> **INFORMATION GIVEN**:

****************

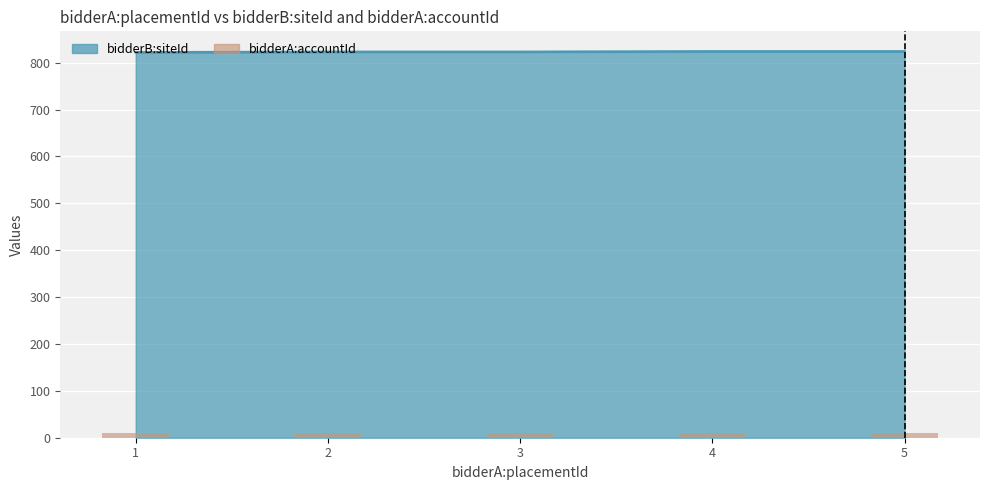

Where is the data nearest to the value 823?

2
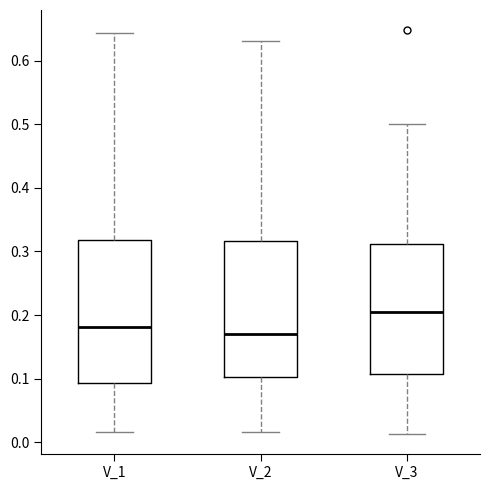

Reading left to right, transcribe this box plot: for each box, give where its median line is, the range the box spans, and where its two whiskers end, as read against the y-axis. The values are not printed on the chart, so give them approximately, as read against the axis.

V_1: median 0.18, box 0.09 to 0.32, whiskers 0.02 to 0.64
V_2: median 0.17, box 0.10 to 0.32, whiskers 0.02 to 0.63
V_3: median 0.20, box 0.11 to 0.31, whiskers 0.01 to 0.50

****************

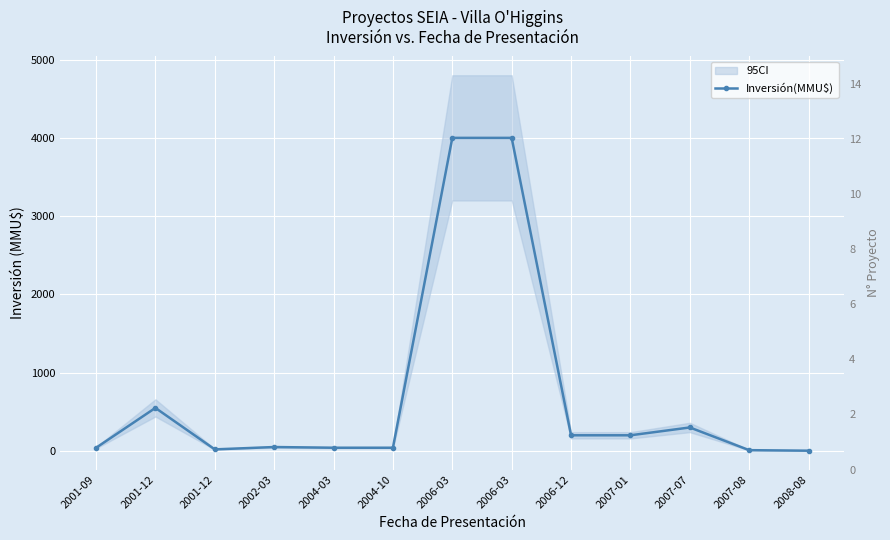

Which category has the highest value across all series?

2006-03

****************

> **EXERCISE DETAILS**:
Show each line of the items that contains the word "median", treating uppercase and lowercase as different.

> **RESULT OF THIS TASK**:
Reading left to right, transcribe this box plot: for each box, give where its median line is, the range the box spans, and where its two whiskers end, as read against the y-axis. The values are not printed on the chart, so give them approximately, as read against the axis.
V_1: median 0.18, box 0.09 to 0.32, whiskers 0.02 to 0.64
V_2: median 0.17, box 0.10 to 0.32, whiskers 0.02 to 0.63
V_3: median 0.20, box 0.11 to 0.31, whiskers 0.01 to 0.50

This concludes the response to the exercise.